- _DIRECTIVES_
**a)** According to the account of the neighborhood car fires, how many cars burned last night?
**b)** Resume the account of the neighborhood car fires, picking up after its final sentence.
──────── TEXT SEGMENT
A few cars were also burnt in the neighborood, but hardly more than usual. It's one of those things that happen and that you don't really worry about if you live there. This week, it goes on TV if you do it, so of course more are tempted to do so (last night saw 1300 cars burn, up from 900 the previous night), including in provincial cities. There is no coordination of anything, it's just mostly copycats by bored kids who are suddenly getting a lot of attention.

The police toughness is just plain posturing by Sarkozy, as the police know very well who does what in the neighborood and didn't and do not intervene. One reason is actually that the local gangs don't attack so much the locals (or the police) as they fight other gangs from nearby cities for sometimes trange turf or other arcane reasons. Also, there isn't that much violence, but isolated incidents and the spectacular, but mostly harmless, car fires. Firemen say explicitly that they let them burn out rather than intervene, as their interventions only excite the gangs more and have little use (unless the fire presents any danger of spreading, which is rarely the case).

Now one thing to note is that these neighboroods are not ghettos. My aunt lived there most of her life, she was a teacher in a nearby pre-school and has a mostly normal middle class life. There are lots of minorities, lots of kids with dysfunctional families, an obvious lack of jobs, and decrepit buildings, but it's not a rundown place, it's not cut off from the rest of the country, and there is a lot of solidarity between the inhabitants.

This is not to deny that the situation is tense, and that the events of recent nights don't signal some real problems in these neighboroods, but it's not like it's war, ot the "end of France" or a crippling crisis for the country.
────────────────
──────── DATASET SECTION
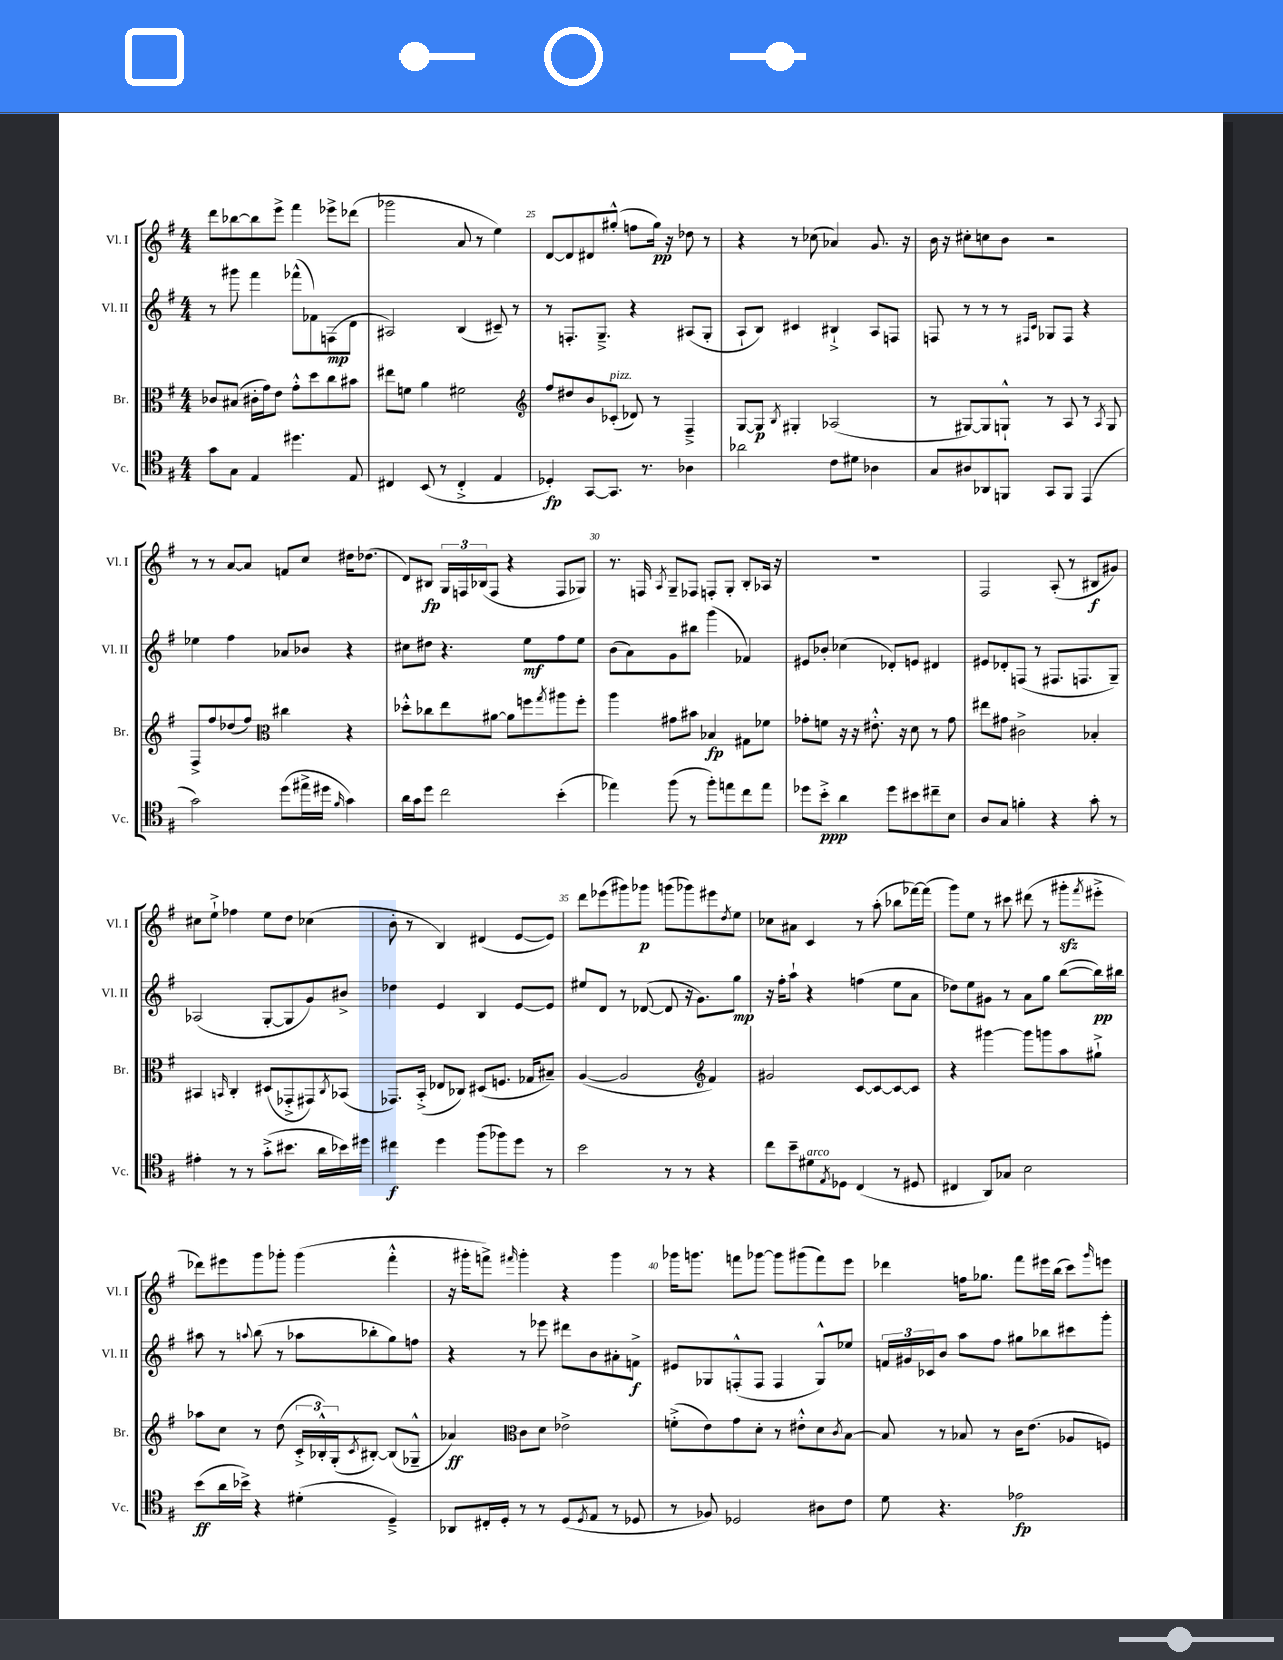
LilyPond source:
────────────────
- _ANSWERS TO EACH TASK_
**a)** 1300 cars burned last night, up from 900 the previous night.

**b)**
What it is is a real political crisis for the government, caught between the Le Pen-light shenanigans and provocations of Sarkozy (which are strongly approved and encouraged by a good part of the 'law'n'order' rightwing crowd in the country, but criticised by a majority today, including the moderate right)) and the silence of the rest of the government, led by Villepin, which was hoping that the crisis would burn Sarkozy but did not expect to be caught in the flames as well. The combination of tough, provocative words to start with, an unstable mix of toughness and conciliatory words, and nonstop coverage of burning cars on TV has led to more. Burning cars are nothing new - there was an average of 100 per day in France throughout the year, and it never made the news beyond statistical reports and an quick image once in a while when there was another incident to talk about. But today, it is having a political impact and the political outcry fuels the phenomenon. (The mayor of my aunt's city duly came to visit and be photogrpahed yesterday - sometimes it seems it's the only thing that bring these people around).

What's real is that social budgets for these cités (those that allow the associations to run sport activities, literacy classes and the like) have been cut in the past 3 years, because, as always, this is the easiest thing to do politically.

What is real is that local police forces have been reduced (in Clichy, where it all started, the police has 15 officers vs 35 in the past) and replaced by national police who do not know the neighborood and are pretty aggressive in their behavior - and especially in their overuse of id controls which target only people of color.

What is real is that France made a choice 30 years ago to preserve the jobs of those already integrated, and made it difficult to join that core. Thus unemployment, or unstable employment (temping, short term contracts, internships) touches only those that are not yet in the system - the young and the immigrants, or those that are kicked out - the older and less educated blue collar workers in dying industries. So in neighboroods where you have a lot of young immigrants, the problems are excerbated.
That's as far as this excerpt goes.